> Texte présenté
Le rapprochement Hezbollah-polisario sous l’œil bienveillant d’Alger et qui a été révélé au grand jour par Rabat n’est pas uniquement d’ordre idéologique. Il comprend un volet opérationnel, logistique et tactique : envoi d’instructeurs à Tindouf, entraînement de guérilla, financement et livraison d’armes et de missiles.
Expliquant à la MAP le contexte de ce rapprochement, Didier Leroy, professeur à l’École royale militaire belge et à l’Université libre de Bruxelles (ULB), spécialiste du monde arabe a indiqué que le positionnement politique hostile du Hezbollah à l’échelle de l’Afrique de l’Ouest et du Maghreb avait pris forme systématiquement dans le sillage du printemps arabe.
Auteur de plusieurs ouvrages sur le Hezbollah, le professeur Leroy a indiqué que les chiites affiliés à cette milice qui ont fatalement des liens avec les gardiens de la révolution iranienne les fameux « Pasdaran » présents dans cette région de manière plus ou moins subtile, _généralement deux ou trois individus qui gravitent autour des ambassades iraniennes et qui promeuvent les intérêts de l’Iran_ s’adonnent à des activités qui peuvent être considérées comme déstabilisatrices contre les régimes de certains pays du Maghreb qu’ils jugent comme pro-occidentaux».
C’est exactement ce scénario, digne d’un polar de mauvaise facture, qui a été dévoilé par le Maroc : un barbouze répondant au nom de Moussavi, agissant sous la couverture d’”attaché culturel” de l’ambassade iranienne à Alger était à la manœuvre depuis bien longtemps. Son entrisme agaçant an d’ailleurs, été décrié par plusieurs milieux en Algérie qui ont réclamé sa démission, comme cet ancien conseiller au ministère algérien des Affaires religieuses, qui, dans un message publié jeudi dernier sur les réseaux sociaux et relayé par la presse, demandait ouvertement à l’agent iranien de démissionner et de rentrer chez lui, en raison, dit-il, de «ses agissements suspects», «son activisme provocateur» et «ses relations tout aussi douteuses» avec des acteurs qu’il a évité de citer.

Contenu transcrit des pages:
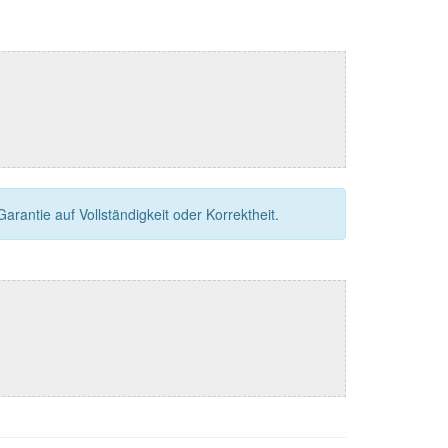
rantie auf Vollständigkeit oder Korrektheit.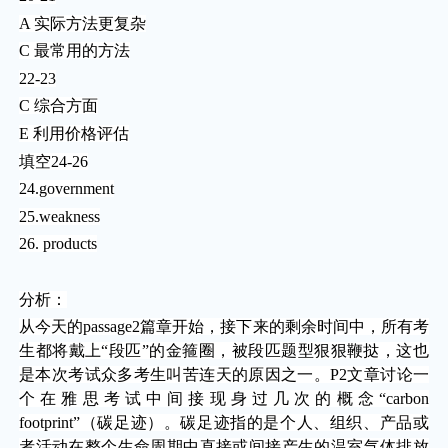
A 实际方法更复杂
C 最常用的方法
22-23
C 综合方面
E 利用价格评估
填空24-26
24.government
25.weakness
26. products
分析：
从今天的passage2篇章开始，接下来的剩余时间中，所有考
生都将戴上“段匹”的金箍圈，被段匹题型狠狠鞭挞，这也
是本次考试众多考生叫苦连天的原因之一。P2文章讨论一
个在雅思考试中间接现身过几次的概念“carbon
footprint”（碳足迹）。碳足迹指的是个人、组织、产品或
者活动在整个生命周期中直接或间接产生的温室气体排放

> Travail demandé
- 1) Résumez le texte présenté en deux phrases.
- 2) Indiquez si chacune des affirmations suivantes est conforme au texte présenté, en répondant par oui ou par non et en citant les mots décisifs de ce texte. (a) Didier Leroy enseigne à l'Université libre de Bruxelles. (b) Moussavi agissait sous la couverture d'un poste au ministère algérien des Affaires religieuses. (c) Le message de l'ancien conseiller a été publié sur les réseaux sociaux.
- 3) Mettez à jour le passage du texte présenté allant de « Le rapprochement Hezbollah-polisario » jusqu'à « du printemps arabe. » inclus, en y remplaçant « Rabat » par « le Maroc ».
Le relevé constitue un document distinct du texte présenté.

> Réponses par tâche
- 1) Le rapprochement entre le Hezbollah et le polisario, révélé par Rabat, comporte un volet opérationnel, logistique et tactique : envoi d'instructeurs à Tindouf, entraînement de guérilla, financement et livraison d'armes et de missiles. Selon le spécialiste Didier Leroy, l'hostilité politique du Hezbollah en Afrique de l'Ouest et au Maghreb a pris forme dans le sillage du printemps arabe, et le Maroc a dévoilé les agissements d'un agent nommé Moussavi, qui se présentait comme attaché culturel de l'ambassade iranienne à Alger.

- 2)
(a) Oui : « professeur à l’École royale militaire belge et à l’Université libre de Bruxelles (ULB) ».
(b) Non : « agissant sous la couverture d’”attaché culturel” de l’ambassade iranienne à Alger ».
(c) Oui : « dans un message publié jeudi dernier sur les réseaux sociaux ».

- 3)
Le rapprochement Hezbollah-polisario sous l’œil bienveillant d’Alger et qui a été révélé au grand jour par le Maroc n’est pas uniquement d’ordre idéologique. Il comprend un volet opérationnel, logistique et tactique : envoi d’instructeurs à Tindouf, entraînement de guérilla, financement et livraison d’armes et de missiles.
Expliquant à la MAP le contexte de ce rapprochement, Didier Leroy, professeur à l’École royale militaire belge et à l’Université libre de Bruxelles (ULB), spécialiste du monde arabe a indiqué que le positionnement politique hostile du Hezbollah à l’échelle de l’Afrique de l’Ouest et du Maghreb avait pris forme systématiquement dans le sillage du printemps arabe.